> [Problem details]:
Would you transcribe the line containing "- Do NOT fetch" and every line after it, through the end of the records below, exactly and with nothing else?

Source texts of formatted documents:

-- Opening Marker --

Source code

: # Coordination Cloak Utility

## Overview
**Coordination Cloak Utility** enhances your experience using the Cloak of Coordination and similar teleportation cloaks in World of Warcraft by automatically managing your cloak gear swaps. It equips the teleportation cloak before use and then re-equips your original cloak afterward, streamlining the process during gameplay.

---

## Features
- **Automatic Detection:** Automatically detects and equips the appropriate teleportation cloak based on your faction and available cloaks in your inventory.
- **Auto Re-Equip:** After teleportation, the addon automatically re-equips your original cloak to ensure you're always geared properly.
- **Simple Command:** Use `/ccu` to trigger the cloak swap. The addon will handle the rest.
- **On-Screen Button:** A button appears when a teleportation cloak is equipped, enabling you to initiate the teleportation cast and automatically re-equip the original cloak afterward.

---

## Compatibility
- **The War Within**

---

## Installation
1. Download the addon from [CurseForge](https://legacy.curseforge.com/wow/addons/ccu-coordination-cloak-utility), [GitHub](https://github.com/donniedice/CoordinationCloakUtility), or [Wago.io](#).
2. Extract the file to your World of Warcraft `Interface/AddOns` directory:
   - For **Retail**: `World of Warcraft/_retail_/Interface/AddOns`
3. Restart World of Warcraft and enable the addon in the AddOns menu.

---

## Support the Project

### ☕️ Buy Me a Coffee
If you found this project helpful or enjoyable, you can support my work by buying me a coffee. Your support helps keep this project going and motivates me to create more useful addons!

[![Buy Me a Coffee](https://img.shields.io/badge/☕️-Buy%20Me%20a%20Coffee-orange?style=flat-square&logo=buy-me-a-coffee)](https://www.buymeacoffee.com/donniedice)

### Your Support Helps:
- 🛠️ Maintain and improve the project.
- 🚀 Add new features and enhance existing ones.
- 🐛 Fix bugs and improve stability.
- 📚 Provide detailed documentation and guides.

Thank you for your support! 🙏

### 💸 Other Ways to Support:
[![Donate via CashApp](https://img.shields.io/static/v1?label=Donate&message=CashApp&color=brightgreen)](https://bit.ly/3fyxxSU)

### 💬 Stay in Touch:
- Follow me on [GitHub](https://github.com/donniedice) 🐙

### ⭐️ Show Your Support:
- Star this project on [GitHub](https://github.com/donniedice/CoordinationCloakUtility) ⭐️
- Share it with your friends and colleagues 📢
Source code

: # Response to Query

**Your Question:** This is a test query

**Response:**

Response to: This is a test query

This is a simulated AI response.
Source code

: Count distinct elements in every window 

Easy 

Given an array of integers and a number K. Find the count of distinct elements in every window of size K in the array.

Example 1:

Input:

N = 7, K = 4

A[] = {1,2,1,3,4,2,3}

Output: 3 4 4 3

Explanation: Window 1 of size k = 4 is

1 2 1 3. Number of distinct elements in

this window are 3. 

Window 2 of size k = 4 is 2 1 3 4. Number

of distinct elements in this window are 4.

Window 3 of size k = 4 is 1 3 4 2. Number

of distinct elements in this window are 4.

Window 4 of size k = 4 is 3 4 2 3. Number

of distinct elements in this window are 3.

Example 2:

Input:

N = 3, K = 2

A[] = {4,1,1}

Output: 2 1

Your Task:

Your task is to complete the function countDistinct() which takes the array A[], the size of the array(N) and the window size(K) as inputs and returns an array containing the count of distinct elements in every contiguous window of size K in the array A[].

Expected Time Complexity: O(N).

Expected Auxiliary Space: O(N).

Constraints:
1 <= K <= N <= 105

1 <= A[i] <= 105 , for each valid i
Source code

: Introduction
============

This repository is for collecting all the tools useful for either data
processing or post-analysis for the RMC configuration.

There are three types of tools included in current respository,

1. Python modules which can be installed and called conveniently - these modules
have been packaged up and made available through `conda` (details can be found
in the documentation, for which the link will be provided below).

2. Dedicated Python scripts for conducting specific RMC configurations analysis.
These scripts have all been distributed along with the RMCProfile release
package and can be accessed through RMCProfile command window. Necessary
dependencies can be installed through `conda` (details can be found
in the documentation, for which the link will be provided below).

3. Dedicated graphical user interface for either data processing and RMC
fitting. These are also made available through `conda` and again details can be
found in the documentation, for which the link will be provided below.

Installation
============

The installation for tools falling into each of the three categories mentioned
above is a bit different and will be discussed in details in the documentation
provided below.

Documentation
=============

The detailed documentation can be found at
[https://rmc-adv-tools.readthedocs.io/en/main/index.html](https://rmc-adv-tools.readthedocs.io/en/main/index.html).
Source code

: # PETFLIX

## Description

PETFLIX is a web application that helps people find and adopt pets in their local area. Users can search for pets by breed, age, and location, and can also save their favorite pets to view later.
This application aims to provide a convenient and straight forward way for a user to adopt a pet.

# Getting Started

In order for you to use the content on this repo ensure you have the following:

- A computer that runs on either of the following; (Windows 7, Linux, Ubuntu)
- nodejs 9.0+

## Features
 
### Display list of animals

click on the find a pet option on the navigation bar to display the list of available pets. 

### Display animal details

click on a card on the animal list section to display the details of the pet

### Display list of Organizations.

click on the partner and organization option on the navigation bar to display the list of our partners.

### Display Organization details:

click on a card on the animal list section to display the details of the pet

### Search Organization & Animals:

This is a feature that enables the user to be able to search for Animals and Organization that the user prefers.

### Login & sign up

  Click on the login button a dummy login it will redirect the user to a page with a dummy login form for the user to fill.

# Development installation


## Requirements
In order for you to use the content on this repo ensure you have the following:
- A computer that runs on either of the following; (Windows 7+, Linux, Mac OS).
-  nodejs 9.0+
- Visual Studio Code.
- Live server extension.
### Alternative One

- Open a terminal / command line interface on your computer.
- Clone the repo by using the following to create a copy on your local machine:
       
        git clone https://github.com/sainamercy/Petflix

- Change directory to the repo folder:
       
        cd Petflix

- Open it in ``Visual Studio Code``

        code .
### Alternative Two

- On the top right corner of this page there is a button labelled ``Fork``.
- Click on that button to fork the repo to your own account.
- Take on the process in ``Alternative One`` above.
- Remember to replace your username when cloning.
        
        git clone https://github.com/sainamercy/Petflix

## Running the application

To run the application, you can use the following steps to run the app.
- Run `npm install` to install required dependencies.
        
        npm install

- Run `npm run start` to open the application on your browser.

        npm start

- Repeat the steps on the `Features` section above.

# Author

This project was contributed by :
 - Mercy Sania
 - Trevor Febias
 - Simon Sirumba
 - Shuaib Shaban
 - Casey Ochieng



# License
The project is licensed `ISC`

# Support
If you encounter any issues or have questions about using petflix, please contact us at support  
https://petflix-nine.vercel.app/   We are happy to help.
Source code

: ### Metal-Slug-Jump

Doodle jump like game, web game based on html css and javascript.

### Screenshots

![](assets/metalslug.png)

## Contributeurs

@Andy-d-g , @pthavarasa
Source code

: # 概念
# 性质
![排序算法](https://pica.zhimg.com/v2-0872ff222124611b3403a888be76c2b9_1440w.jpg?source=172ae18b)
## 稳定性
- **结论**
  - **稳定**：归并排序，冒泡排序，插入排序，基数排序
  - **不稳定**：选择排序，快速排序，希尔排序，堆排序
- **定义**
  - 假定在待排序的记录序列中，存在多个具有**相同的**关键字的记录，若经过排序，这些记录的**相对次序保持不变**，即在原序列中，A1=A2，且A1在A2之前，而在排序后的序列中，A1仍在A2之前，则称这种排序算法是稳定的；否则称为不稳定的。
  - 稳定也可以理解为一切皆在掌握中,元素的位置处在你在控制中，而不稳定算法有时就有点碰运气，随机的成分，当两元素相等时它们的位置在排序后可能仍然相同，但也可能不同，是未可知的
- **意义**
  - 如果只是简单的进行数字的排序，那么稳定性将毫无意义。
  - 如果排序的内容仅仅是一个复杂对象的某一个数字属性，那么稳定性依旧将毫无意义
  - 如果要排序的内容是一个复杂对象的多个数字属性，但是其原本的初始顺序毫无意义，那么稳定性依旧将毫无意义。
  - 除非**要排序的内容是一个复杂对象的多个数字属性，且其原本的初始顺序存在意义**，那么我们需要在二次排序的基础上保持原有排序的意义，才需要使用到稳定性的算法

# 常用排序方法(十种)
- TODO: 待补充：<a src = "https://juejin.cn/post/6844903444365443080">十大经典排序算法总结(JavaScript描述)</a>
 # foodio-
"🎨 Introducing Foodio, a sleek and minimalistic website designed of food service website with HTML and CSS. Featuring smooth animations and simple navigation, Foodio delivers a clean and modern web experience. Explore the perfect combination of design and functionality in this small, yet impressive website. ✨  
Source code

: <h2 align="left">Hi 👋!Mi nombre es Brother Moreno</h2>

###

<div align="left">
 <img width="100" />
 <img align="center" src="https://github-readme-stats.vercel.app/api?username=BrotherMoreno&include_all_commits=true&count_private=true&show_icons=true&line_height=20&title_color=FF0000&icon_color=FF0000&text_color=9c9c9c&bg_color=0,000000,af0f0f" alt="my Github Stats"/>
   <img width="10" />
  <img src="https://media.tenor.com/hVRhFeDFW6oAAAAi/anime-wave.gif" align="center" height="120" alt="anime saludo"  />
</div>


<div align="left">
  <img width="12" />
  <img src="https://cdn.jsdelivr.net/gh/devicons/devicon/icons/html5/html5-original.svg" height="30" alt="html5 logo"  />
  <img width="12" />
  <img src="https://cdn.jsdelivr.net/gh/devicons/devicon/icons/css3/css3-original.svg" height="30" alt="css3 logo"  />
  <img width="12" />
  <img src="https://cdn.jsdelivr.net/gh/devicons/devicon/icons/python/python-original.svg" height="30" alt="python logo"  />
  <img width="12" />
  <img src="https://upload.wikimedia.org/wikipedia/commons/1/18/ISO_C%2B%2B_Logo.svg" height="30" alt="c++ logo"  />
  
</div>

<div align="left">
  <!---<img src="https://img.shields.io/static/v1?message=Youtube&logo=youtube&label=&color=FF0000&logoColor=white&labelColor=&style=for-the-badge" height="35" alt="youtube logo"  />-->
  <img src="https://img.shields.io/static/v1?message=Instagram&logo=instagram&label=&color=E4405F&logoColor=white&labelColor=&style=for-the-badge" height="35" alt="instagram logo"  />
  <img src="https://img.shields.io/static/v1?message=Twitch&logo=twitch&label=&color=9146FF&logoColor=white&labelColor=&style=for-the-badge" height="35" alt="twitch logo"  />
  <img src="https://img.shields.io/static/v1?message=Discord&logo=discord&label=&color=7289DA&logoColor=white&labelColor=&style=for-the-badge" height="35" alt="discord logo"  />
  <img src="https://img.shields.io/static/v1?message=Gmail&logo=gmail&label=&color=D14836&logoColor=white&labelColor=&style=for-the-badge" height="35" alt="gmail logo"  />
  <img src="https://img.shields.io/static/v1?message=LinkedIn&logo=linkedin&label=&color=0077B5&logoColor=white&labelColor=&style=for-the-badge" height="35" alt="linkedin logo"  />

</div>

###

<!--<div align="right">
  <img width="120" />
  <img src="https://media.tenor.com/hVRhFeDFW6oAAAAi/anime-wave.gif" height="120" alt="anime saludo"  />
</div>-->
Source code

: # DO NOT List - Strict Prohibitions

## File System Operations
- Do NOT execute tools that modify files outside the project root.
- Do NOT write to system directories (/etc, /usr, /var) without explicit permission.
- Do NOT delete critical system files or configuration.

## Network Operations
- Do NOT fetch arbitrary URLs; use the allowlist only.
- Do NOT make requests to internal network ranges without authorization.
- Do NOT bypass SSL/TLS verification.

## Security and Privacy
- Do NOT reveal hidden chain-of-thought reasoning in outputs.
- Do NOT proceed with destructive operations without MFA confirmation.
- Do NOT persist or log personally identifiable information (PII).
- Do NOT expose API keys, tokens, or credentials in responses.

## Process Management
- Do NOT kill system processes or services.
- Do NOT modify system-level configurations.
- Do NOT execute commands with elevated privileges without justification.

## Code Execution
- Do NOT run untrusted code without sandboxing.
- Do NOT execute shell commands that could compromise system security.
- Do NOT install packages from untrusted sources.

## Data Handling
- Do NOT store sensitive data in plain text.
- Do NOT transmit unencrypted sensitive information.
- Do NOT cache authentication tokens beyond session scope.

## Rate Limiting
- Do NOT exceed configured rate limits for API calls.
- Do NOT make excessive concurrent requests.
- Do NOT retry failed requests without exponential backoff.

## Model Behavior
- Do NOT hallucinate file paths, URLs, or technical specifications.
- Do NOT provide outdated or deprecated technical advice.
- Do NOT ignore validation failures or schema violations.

-- Closing Marker --

> [Output for this task]:
- Do NOT fetch arbitrary URLs; use the allowlist only.
- Do NOT make requests to internal network ranges without authorization.
- Do NOT bypass SSL/TLS verification.

## Security and Privacy
- Do NOT reveal hidden chain-of-thought reasoning in outputs.
- Do NOT proceed with destructive operations without MFA confirmation.
- Do NOT persist or log personally identifiable information (PII).
- Do NOT expose API keys, tokens, or credentials in responses.

## Process Management
- Do NOT kill system processes or services.
- Do NOT modify system-level configurations.
- Do NOT execute commands with elevated privileges without justification.

## Code Execution
- Do NOT run untrusted code without sandboxing.
- Do NOT execute shell commands that could compromise system security.
- Do NOT install packages from untrusted sources.

## Data Handling
- Do NOT store sensitive data in plain text.
- Do NOT transmit unencrypted sensitive information.
- Do NOT cache authentication tokens beyond session scope.

## Rate Limiting
- Do NOT exceed configured rate limits for API calls.
- Do NOT make excessive concurrent requests.
- Do NOT retry failed requests without exponential backoff.

## Model Behavior
- Do NOT hallucinate file paths, URLs, or technical specifications.
- Do NOT provide outdated or deprecated technical advice.
- Do NOT ignore validation failures or schema violations.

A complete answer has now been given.